Sunday, April 19, 2009

St. Colman's Loses Appeal to Bishop to Stay Open

St. Colman's Church in Cleveland has lost it's appeal to the Bishop to stay open as reported in this article from the local NBC television station. I've been following the congregation and the arts community reaction to St. Colman's closing. On so many levels, I feel this should have been one of the churches spared by Bishop Lennon. 

Without a doubt, St. Colman's (above, photo from is one of the grandest ethnic churches in the city of Cleveland. The exterior is massive and elegant. In a recent article from, local architecture historian, Tim Barrett states ... "If you're not moved by it, I'm sorry, you better check into a hospital". And that's just the exterior! The interior is equally stunning. It represents the best of the best from that time period of community church construction.

Unfortunately, the Bishop of Cleveland was not moved by 3,300 hand written letters of appeal by the parishioners of St. Colman's.
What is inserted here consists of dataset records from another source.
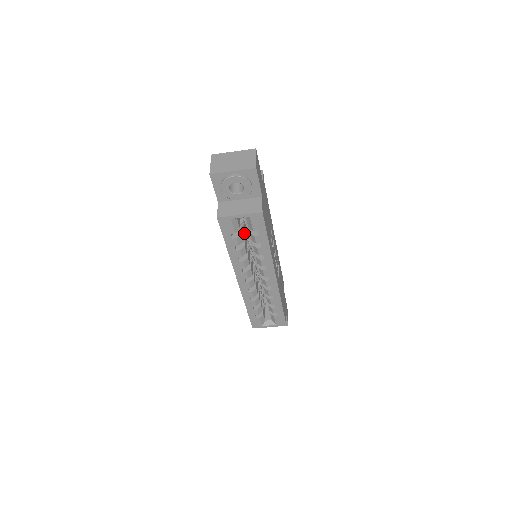
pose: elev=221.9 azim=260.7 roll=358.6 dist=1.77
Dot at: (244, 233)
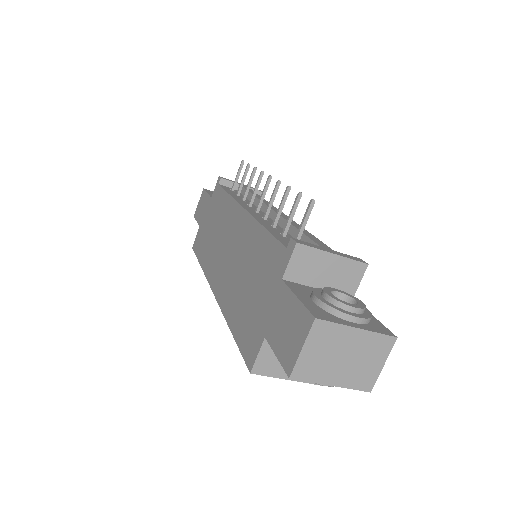
Dot at: occluded
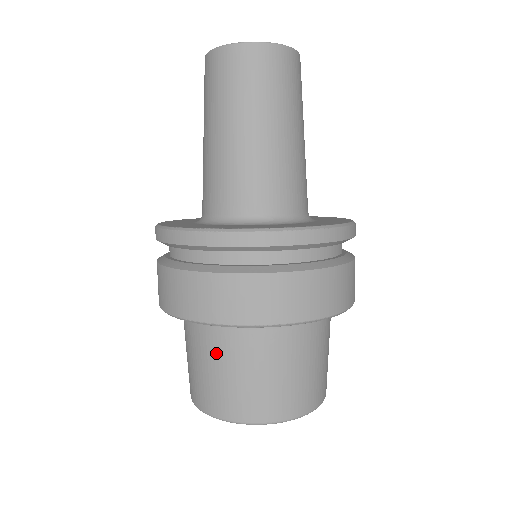
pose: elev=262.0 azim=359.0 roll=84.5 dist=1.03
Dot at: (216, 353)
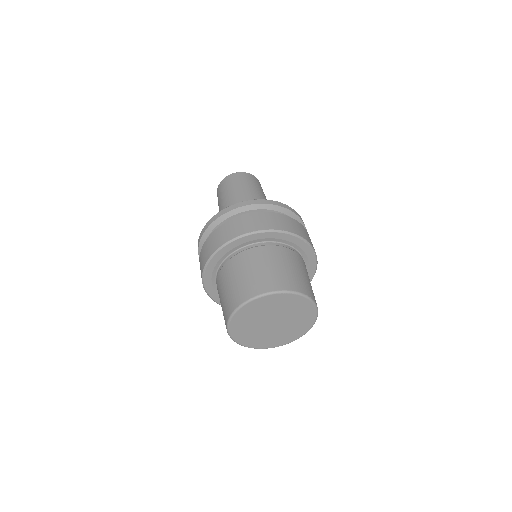
Dot at: (273, 257)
In a non-related event this past week, a relative unknown -- an underdog if you will -- Susan Boyle went on national TV on "Britain's Got Talent and sang her heart. She was exceptional, much to the surprise of many in the audience, who at first glance deemed her a loser. She opened her mouth, and their jaws dropped. Her win has has become so symbolic to so many. In these rough times, it's important that the underdog win every so often. It says that HOPE is alive and well -- for all of us. 
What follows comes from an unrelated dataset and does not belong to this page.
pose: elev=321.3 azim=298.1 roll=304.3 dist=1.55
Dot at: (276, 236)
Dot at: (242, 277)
In a sign of hope and real faith, Bishop Lennon could have let another underdog win -- the parishioners, and the architectural admirers, of the very grand St. Colman's Church.

St. Colman's Church | 2027 W. 65th Street | Cleveland, OH 44102


  1. Guess the Bishop better move into a hospital!
    Tim Barret is so knowledgeable... and I know he loves St.Colmans. It is magnificent.

  2. I'm glad this decision was overturned, and just in the nick of time.
    My Latin Polyphonic Choir (from St. Philomena's) made recordings of Renaissance music for the Sunday morning Catholic radio program in this magnificent edifice, with its 7-second reverberation. All our music was a cappella, but the building was our accompaniment, and HOW!
    We also recorded an LP nearby at the German gothic place, St. Stephen's. These are 2 of Cleveland's finest church buildings, by anyone's standard.
    I played for Tim Barret's wedding at St. Stephen, even though I was living in Manhattan at the time.
    Anyway, glad to see that hope is not competely lost, although many other dire things are taking place.